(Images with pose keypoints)
——————————
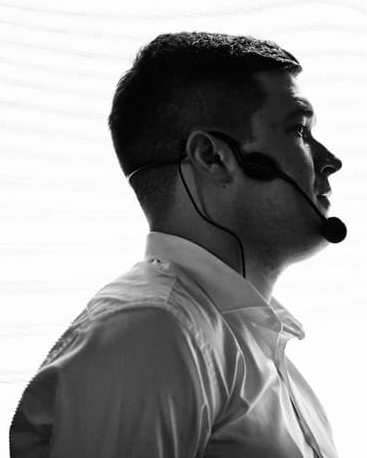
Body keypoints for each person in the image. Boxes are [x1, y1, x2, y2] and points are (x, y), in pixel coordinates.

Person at [10, 32, 344, 458]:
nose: (330, 160)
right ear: (212, 157)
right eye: (299, 130)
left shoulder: (240, 342)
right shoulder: (153, 332)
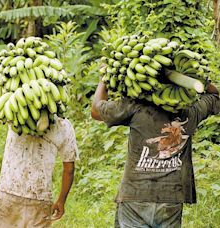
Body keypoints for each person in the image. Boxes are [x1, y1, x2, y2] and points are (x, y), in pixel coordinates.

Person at [91, 80, 220, 227]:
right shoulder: (190, 112)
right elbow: (215, 95)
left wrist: (103, 81)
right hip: (171, 198)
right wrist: (200, 80)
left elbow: (96, 110)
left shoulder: (136, 106)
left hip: (136, 194)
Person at [0, 90, 78, 228]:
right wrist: (61, 201)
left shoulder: (14, 113)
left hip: (9, 190)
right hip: (40, 196)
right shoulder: (63, 125)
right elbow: (69, 169)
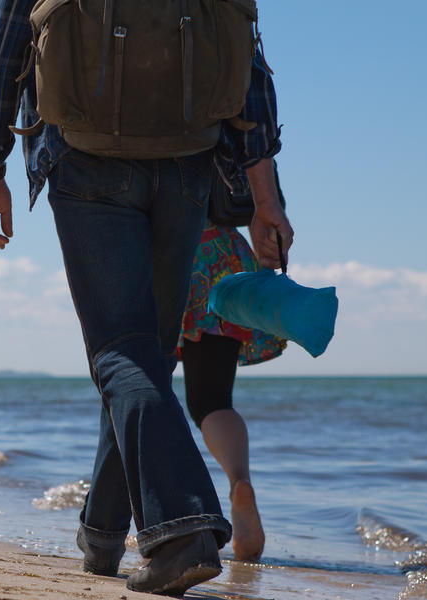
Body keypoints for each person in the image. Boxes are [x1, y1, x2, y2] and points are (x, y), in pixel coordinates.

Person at [0, 1, 293, 595]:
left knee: (122, 353)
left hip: (84, 159)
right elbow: (249, 64)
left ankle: (182, 532)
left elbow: (4, 47)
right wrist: (266, 196)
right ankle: (103, 535)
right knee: (143, 359)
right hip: (190, 163)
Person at [177, 164, 289, 563]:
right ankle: (239, 479)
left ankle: (141, 514)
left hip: (178, 251)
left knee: (137, 384)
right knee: (214, 398)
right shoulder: (231, 104)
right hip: (227, 252)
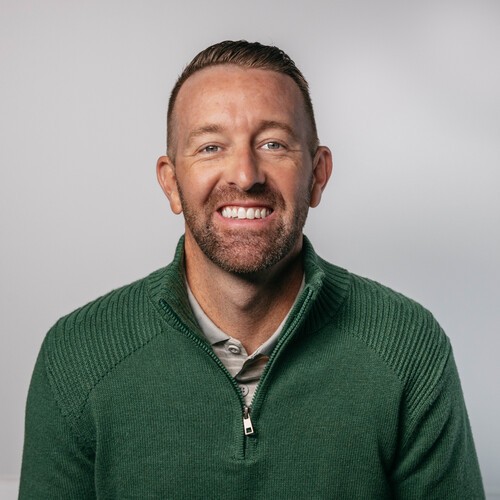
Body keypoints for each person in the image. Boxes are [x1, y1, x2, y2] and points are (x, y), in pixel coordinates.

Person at [19, 40, 484, 499]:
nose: (245, 175)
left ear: (317, 175)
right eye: (210, 147)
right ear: (171, 183)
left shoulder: (407, 346)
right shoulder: (78, 354)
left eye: (273, 143)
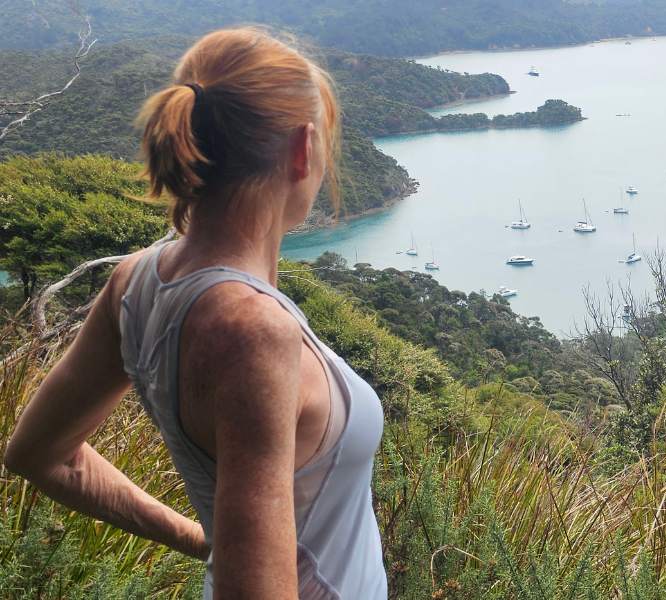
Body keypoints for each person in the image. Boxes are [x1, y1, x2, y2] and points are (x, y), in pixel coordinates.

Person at [3, 27, 387, 599]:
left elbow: (37, 454)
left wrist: (210, 541)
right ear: (302, 149)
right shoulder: (255, 333)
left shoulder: (134, 283)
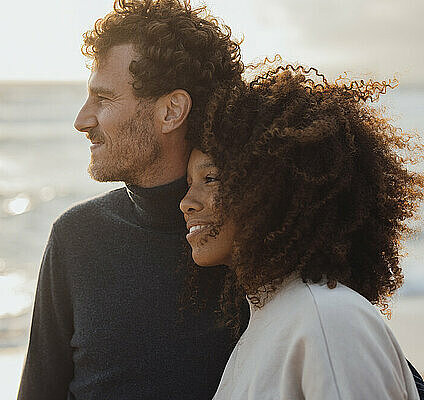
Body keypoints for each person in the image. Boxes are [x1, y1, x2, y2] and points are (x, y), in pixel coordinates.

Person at [17, 1, 246, 399]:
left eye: (103, 99)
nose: (82, 120)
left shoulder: (250, 239)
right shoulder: (76, 237)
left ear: (171, 110)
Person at [180, 66, 424, 399]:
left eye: (210, 179)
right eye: (189, 183)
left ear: (274, 186)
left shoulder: (329, 318)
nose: (186, 203)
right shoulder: (267, 324)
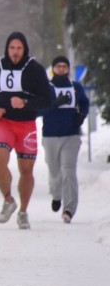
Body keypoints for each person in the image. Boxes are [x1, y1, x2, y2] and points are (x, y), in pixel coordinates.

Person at [0, 32, 52, 230]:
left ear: (25, 49)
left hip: (27, 125)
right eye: (12, 48)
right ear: (7, 49)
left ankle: (23, 212)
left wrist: (26, 102)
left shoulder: (35, 70)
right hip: (4, 123)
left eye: (19, 48)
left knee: (26, 170)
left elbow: (48, 99)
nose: (15, 52)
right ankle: (8, 199)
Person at [41, 56, 89, 223]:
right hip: (50, 136)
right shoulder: (47, 88)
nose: (61, 69)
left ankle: (69, 209)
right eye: (58, 66)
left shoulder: (75, 87)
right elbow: (40, 110)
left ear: (68, 69)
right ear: (53, 69)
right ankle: (56, 195)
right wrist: (55, 103)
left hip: (71, 135)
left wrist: (81, 115)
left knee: (68, 170)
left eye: (64, 66)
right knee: (55, 171)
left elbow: (84, 103)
——————————
What you need to do: From the data above, reproduce word for word the lines running from the line with "left wrist: (103, 81)" to the line with "right shoulder: (63, 125)", ends included.

Answer area:
left wrist: (103, 81)
right hip: (171, 198)
right wrist: (200, 80)
left elbow: (96, 110)
left shoulder: (136, 106)
left hip: (136, 194)
Person at [0, 90, 78, 228]:
right wrist: (61, 201)
left shoulder: (14, 113)
left hip: (9, 190)
right hip: (40, 196)
right shoulder: (63, 125)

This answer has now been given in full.